Drama familiar similar al que también podemos encontrar en otras dos óperas primas de los últimos años: The Witch (2015), primera película de Robert Eggers, y The Babadook (2014), primera obra de Jennifer Kent (así como también se pueden encontrar elementos de A Dark Song de 2016 también una primera película, sobre todo por la obsesión con el ocultismo, y de la festejada The Void (2016), si pensamos en el papel de parte de la comunidad retratada).

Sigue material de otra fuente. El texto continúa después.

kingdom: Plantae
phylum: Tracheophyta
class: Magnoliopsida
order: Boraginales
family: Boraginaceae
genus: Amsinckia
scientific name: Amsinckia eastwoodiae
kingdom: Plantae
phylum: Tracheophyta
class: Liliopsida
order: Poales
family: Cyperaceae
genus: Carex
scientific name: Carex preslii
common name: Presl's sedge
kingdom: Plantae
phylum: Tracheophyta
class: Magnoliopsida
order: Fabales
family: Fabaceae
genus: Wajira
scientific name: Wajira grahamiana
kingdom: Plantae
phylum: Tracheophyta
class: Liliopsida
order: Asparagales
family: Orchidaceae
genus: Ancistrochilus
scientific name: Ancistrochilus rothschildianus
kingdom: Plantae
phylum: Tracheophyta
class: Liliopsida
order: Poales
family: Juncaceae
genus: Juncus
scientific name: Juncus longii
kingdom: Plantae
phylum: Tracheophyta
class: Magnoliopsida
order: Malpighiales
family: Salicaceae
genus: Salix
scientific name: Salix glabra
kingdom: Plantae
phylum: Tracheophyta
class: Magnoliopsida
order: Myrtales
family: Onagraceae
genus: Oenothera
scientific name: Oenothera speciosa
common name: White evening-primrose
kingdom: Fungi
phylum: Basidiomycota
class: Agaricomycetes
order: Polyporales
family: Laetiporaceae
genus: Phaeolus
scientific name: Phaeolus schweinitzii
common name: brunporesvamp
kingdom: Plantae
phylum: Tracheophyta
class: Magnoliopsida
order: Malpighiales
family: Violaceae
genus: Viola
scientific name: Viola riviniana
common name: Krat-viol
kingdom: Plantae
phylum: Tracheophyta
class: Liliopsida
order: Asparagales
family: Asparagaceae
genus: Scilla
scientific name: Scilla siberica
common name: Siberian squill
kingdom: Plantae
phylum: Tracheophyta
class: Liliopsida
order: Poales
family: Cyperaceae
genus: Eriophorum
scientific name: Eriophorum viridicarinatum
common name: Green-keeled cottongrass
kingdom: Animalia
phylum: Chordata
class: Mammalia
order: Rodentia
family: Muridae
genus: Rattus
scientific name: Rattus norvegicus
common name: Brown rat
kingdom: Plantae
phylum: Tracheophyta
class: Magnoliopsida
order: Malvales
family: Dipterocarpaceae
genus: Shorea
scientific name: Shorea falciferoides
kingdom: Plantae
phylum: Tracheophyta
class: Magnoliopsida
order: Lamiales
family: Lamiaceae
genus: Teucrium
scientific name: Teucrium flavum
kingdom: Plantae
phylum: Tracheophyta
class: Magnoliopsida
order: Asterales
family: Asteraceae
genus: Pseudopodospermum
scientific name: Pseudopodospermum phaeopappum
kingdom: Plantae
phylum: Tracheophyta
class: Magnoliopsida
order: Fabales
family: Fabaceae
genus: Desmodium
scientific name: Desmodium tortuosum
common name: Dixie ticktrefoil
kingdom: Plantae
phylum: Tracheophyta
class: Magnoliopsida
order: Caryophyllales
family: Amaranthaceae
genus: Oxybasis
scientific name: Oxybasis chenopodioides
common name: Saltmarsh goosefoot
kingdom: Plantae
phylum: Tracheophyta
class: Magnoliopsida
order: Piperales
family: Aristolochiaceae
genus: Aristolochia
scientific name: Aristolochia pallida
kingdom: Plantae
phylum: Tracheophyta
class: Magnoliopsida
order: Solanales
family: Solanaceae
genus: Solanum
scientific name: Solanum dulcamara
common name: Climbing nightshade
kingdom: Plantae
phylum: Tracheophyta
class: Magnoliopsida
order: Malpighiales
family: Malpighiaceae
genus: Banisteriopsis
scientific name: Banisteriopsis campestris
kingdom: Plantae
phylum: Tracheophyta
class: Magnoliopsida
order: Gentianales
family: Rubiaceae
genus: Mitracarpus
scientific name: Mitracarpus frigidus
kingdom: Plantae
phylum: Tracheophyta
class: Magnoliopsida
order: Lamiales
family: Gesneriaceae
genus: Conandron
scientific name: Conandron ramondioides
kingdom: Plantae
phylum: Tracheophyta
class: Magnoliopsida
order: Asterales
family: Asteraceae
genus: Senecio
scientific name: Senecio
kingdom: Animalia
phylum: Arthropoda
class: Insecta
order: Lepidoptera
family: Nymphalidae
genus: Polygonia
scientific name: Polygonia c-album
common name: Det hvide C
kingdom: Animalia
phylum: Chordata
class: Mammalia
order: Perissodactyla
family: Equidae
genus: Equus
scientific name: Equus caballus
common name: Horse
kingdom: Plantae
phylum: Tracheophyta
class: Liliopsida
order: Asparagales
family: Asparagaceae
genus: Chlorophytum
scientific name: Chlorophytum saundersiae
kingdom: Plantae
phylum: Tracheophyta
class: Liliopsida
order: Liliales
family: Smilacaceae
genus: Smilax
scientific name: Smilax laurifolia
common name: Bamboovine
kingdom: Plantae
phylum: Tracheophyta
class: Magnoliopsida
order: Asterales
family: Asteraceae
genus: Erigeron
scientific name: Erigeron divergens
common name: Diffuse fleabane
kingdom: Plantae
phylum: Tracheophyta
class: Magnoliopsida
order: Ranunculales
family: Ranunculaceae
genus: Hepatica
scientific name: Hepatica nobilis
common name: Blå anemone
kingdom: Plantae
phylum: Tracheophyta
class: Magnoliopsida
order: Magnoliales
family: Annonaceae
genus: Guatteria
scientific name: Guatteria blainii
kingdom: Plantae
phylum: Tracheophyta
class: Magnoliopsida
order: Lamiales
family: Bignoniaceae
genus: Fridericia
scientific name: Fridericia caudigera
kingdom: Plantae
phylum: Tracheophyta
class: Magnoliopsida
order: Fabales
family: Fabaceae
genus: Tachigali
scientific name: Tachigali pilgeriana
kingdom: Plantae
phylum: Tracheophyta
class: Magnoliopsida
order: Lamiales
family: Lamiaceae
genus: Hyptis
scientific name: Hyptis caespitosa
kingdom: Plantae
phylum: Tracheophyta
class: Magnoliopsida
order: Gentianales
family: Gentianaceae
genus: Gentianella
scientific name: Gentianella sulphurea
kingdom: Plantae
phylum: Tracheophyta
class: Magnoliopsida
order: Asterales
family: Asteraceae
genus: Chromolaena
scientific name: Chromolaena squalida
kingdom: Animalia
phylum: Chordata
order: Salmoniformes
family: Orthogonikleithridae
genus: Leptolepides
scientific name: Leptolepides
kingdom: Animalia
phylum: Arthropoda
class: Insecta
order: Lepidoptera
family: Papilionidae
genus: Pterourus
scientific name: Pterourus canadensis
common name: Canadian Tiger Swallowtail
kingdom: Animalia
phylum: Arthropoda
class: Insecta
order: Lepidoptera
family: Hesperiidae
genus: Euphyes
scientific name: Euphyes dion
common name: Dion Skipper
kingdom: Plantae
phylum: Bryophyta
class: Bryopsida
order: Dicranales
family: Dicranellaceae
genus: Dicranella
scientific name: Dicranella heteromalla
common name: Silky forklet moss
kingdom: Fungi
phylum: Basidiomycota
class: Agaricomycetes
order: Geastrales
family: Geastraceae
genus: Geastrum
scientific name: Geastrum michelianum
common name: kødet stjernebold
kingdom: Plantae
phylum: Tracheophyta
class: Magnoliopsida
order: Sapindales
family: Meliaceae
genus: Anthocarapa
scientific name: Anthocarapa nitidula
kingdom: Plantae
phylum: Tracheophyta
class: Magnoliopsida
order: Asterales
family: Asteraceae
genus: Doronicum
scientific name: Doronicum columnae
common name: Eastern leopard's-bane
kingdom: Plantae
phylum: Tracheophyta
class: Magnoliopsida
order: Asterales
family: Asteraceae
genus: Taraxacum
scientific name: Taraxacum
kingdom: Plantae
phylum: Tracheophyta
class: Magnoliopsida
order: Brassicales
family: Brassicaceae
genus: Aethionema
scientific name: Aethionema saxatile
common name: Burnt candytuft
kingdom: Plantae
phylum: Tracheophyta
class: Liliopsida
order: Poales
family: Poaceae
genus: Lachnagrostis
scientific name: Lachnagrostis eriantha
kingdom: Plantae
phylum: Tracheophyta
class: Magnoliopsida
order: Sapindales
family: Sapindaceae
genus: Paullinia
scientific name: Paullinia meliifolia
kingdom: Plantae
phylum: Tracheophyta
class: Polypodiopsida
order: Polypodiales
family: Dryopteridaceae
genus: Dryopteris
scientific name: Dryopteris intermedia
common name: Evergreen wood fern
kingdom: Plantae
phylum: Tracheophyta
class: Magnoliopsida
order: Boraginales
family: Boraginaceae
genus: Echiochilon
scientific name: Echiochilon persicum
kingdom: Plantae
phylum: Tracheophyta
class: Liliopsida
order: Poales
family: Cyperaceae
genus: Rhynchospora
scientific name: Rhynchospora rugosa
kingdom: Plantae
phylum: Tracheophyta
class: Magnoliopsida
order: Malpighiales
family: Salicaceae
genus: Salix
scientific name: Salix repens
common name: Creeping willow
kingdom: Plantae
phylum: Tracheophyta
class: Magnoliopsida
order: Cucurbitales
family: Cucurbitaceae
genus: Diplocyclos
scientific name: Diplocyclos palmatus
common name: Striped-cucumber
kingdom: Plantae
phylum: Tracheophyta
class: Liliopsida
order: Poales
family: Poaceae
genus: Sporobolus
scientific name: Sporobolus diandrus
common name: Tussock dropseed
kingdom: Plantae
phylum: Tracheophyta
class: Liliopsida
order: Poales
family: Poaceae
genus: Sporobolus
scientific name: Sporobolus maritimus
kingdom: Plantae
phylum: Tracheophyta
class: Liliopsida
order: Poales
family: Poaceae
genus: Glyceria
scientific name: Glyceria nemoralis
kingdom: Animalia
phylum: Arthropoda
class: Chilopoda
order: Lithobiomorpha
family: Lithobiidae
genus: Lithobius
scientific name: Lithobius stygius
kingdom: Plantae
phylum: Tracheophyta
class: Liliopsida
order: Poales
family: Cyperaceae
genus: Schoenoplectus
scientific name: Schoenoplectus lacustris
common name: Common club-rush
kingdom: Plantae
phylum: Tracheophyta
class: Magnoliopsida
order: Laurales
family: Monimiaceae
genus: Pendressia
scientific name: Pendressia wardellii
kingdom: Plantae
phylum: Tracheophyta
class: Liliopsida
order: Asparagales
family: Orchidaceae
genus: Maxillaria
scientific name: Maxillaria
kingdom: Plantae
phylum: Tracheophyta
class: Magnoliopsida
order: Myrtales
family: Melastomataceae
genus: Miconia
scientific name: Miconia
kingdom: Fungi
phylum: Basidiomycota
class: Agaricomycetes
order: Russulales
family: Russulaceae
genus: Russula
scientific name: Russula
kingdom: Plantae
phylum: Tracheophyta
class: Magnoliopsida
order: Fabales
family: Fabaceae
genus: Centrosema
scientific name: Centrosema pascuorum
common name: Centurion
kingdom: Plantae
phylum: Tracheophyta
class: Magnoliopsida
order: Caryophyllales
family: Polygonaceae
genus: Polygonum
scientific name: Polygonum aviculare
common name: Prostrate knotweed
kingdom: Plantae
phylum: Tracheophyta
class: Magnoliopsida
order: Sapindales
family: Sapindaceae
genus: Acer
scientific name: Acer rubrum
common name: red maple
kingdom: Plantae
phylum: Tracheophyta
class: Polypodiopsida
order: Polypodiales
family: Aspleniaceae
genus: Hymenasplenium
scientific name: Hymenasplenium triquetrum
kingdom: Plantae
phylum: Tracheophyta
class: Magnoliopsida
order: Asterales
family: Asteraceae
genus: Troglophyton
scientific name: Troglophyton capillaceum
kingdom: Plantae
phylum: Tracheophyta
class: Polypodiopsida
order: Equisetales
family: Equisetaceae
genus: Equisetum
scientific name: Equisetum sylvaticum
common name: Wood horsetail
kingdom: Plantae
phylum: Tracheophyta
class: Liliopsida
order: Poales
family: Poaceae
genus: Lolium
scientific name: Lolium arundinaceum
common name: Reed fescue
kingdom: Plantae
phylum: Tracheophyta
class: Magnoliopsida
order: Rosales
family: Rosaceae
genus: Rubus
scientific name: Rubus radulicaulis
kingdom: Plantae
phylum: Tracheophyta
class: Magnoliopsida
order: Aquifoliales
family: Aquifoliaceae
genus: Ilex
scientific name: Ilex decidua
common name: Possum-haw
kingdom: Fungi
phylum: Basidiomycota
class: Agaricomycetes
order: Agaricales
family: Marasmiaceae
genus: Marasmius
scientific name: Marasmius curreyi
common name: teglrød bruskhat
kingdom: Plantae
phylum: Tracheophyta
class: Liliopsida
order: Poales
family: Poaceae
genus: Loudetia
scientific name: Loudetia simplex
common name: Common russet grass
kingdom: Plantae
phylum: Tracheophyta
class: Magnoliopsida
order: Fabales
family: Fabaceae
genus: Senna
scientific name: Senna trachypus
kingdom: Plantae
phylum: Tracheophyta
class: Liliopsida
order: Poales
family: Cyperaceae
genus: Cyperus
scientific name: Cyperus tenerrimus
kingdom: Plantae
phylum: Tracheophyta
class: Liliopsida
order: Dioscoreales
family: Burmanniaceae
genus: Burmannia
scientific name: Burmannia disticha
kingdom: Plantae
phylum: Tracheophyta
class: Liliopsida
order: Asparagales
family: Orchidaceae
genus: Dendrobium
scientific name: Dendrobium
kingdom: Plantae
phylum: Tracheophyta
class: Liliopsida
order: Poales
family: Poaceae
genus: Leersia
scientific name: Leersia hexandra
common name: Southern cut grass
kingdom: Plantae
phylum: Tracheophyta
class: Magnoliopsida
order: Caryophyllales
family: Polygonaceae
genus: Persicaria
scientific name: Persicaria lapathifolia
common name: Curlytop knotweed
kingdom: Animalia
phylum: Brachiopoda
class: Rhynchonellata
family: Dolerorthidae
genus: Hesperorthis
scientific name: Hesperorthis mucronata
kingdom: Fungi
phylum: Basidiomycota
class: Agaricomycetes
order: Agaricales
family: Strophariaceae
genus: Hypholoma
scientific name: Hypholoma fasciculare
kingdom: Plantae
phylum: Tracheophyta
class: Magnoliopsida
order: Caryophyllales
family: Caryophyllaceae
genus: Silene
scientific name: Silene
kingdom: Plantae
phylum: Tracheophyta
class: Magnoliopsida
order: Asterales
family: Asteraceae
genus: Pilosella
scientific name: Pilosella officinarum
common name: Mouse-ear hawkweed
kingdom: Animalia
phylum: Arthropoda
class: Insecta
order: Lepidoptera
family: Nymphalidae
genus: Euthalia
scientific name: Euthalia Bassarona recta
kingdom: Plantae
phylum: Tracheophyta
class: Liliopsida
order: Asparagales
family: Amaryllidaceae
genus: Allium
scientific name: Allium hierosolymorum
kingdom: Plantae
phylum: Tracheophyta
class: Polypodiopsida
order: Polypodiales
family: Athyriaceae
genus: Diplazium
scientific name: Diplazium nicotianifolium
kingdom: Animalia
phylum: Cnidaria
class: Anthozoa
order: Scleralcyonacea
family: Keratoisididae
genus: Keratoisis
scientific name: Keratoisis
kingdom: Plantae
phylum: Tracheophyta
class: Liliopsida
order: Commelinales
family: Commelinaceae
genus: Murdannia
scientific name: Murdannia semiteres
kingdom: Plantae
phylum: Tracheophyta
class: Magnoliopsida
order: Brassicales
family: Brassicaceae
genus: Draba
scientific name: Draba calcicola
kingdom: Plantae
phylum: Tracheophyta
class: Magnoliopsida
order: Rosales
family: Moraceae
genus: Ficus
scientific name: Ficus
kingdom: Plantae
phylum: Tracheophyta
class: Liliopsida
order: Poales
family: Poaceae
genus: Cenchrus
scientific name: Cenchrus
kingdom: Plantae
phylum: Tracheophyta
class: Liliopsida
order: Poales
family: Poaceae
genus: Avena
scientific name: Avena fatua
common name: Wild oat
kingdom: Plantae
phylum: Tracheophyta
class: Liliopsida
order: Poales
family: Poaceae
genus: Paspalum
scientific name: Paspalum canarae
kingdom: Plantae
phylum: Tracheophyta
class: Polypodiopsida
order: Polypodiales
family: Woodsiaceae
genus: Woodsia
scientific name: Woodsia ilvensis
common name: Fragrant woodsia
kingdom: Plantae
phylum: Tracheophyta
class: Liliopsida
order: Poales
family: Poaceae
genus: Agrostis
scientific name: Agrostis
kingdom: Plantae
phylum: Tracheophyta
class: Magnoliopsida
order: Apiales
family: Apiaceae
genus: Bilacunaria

Tanto acá, como en The Witch o The Babadook, el papel de una madre desbordada por sus hijos representa gran parte del conflicto y es clave para su resolución. El grupo familiar protagonista está conformado por la madre artista (que crea mundos miniatura con aspectos biográficos como método de catarsis ¿al igual que Aster?), un padre psiquiatra algo desconectado de los problemas, y dos hijos con fijaciones orales (una nena adicta a los caramelos y un adolescente adicto al faso), a los que se le suma una abuela recién fallecida con un pasado oscuro. A partir de esa composición, se generará la brutal descomposición mediante elementos fantásticos comunes del cine espiritista pero con mayor crudeza y un desarrollo ligado al horror paranoide del Polanski de la trilogía de los departamentos, cierta dinámica surrealista, en parte como la de Roeg en la mencionada Don’t Look Now (aunque con un conflicto ordenado cronológicamente y con premoniciones que provienen no sólo de los protagonistas sino también del punto de vista omnisciente) y un ritmo que se toma su tiempo tanto para desarrollar el drama como a los personajes, y que se diferencia de la cadencia del mainstream actual.
Porque el terror por el que apuesta Aster dista bastante del modelo de horror comercial contemporáneo; un cine interesado también en la comunicación con el mundo de los muertos y el ocultismo pero dedicado casi exclusivamente a explotar la más recordada obra de Friedkin o los actuales productos de James Wan desde una perspectiva meramente efectista basada en los jump scares, y no en un cine de horror que podríamos considerar como total (no en un sentido meramente baziniano sino por el aprovechamiento al máximo de las posibilidades formales del cine de horror específicamente). El terror contemporáneo suele ser un cine incompleto, que no utiliza todas las herramientas del género sino que solo vampiriza ciertos aspectos. Y no por ser un cine banal que no se ocupa de lo importante –festejamos lo lúdico, lo mínimo y también lo anti intelectual-, sino por subestimar al género del que se nutre y reducirlo a un golpe de efecto (quizás con un espíritu arcaico y fiel al primer cine de feria, tal vez su mayor virtud). Pero Hereditary es otra cosa; la cinefilia de Ari Aster y seguramente el bagaje de los directores mencionados -a los que podríamos sumar a David Robert Mitchell (It Follows. 2014) y a Jordan Peele, director de Get Out (2017), película que también desnuda la paranoia bebiendo de Polanski- sumado a cierta rebeldía para con el statu quo del terror contemporáneo, le dan a este grupo de películas una mayor dimensión y más capas de sentido a un género que desde el mainstream (por ejemplo las últimas películas de James Wan y sus salieris) en lugar de complejizarlo, lo infantilizan. Enhorabuena, Aster.